L’acrobate clarifie la bêtise. L’acrobate clarifie la bêtise à bras que veux-tu. L’acrobate clarifie la bêtise à jambes que veux-tu. L’acrobate clarifie la bêtise à bras et jambes que veux-tu.
Jacques Dutronc
Il y a un dédain essentiel de J. Dutronc. Dutronc daigne jouer un rôle. Dutronc daigne jouer un rôle cependant il n’y croit pas. Quoi qu’il interprète, Dutronc n’en pense pas moins. Quoi qu’il interprète, Dutronc y pense sans y croire. Dutronc joue ses personnages sans y croire. Dutronc joue la non-croyance de chaque personnage envers lui-même. Dutronc contamine tous ses rôles d’une sorte de méfiance ontologique envers sa propre identité, envers sa propre image.

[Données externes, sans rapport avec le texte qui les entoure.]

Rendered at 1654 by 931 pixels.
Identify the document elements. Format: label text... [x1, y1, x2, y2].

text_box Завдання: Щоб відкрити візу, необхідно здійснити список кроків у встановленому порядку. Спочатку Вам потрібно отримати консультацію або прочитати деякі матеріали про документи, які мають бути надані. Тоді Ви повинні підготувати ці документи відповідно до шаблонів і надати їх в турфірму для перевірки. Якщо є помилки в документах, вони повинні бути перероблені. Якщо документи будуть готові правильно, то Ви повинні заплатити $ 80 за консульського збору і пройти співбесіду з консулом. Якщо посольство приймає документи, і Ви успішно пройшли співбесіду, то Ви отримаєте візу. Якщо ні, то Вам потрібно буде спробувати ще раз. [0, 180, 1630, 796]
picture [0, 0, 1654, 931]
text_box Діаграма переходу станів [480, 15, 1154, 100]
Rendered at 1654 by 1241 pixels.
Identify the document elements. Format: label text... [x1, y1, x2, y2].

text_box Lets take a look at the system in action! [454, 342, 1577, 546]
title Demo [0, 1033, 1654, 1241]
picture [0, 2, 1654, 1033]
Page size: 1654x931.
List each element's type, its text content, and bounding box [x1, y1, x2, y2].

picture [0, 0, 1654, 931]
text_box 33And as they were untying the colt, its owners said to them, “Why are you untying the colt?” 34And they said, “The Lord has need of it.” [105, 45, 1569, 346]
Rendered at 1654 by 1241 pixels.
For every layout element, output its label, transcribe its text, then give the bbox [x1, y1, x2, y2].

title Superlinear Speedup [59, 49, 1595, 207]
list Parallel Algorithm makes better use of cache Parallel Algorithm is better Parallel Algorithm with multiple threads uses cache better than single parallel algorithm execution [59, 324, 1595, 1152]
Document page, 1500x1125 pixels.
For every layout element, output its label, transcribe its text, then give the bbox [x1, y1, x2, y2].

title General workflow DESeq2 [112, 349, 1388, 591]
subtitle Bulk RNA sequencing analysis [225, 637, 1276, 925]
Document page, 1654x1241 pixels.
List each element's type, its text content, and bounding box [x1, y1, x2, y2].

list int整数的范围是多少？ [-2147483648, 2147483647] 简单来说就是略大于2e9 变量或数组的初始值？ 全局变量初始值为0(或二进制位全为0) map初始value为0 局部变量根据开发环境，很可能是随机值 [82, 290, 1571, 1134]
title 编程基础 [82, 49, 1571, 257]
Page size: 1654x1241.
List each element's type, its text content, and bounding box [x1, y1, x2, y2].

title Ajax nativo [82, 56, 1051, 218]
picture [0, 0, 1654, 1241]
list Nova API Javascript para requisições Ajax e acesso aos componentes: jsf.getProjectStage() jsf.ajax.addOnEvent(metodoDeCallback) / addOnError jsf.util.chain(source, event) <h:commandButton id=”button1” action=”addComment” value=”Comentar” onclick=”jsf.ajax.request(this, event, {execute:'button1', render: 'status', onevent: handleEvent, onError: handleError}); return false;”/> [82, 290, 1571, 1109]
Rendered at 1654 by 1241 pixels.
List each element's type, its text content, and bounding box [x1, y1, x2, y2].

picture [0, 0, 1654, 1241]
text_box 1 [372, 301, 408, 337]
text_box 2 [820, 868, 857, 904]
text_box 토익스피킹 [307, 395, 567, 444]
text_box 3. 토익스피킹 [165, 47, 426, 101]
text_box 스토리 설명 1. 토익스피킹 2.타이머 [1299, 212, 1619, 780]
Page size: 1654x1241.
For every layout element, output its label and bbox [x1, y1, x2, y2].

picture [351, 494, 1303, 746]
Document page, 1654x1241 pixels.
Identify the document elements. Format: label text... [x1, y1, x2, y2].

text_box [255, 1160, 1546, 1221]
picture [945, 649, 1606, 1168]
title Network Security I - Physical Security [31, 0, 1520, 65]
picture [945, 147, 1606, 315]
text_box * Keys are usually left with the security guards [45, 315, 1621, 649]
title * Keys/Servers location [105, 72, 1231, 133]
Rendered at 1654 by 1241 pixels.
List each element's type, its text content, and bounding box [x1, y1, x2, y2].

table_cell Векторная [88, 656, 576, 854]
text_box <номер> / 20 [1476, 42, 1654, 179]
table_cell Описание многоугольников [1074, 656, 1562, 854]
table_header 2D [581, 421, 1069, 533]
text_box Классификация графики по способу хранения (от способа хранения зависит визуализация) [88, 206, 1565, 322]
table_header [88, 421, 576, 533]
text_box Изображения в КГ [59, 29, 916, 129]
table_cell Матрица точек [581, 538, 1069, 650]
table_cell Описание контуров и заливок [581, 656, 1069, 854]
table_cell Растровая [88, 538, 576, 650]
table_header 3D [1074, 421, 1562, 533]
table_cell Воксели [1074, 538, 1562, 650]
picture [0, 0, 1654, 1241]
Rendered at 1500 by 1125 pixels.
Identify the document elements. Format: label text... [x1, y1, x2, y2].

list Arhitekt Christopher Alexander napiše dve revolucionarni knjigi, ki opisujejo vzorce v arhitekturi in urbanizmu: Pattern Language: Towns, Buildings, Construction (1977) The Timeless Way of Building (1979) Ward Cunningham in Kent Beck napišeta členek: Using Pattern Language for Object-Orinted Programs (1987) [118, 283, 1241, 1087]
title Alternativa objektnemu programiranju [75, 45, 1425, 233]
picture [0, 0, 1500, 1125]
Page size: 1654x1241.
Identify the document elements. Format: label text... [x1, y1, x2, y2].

Etrange effet provoqué par cette méfiance quand Dutronc joue par exemple Van Gogh dans le film de Pialat. Dutronc joue alors Van Gogh intégralement à l’envers. Van Gogh incarne par excellence la confiance en la terreur, la confiance même de la terreur. Dutronc joue à l’inverse la méfiance du bonheur. Dutronc joue le rôle de Van Gogh selon la méfiance du bonheur, à travers la méfiance du bonheur.
Dutronc oblige ainsi Pialat à ne pas filmer Dutronc dans le rôle de Van Gogh mais plutôt Van Gogh dans le rôle de Dutronc. Le film de Pialat n’est plus alors une biographie imaginaire de Van Gogh. Il devient plutôt un portrait imaginaire de Dutronc en pseudo-peintre, en pseudo-peintre impressionniste. Le film de Pialat n’est plus le portrait d’un peintre inconnu et maudit. Il devient plutôt le portrait d’un peintre inconnu et heureux dont l’unique sentiment de malédiction serait de ne pas être reconnu comme un chanteur et un amuseur populaire.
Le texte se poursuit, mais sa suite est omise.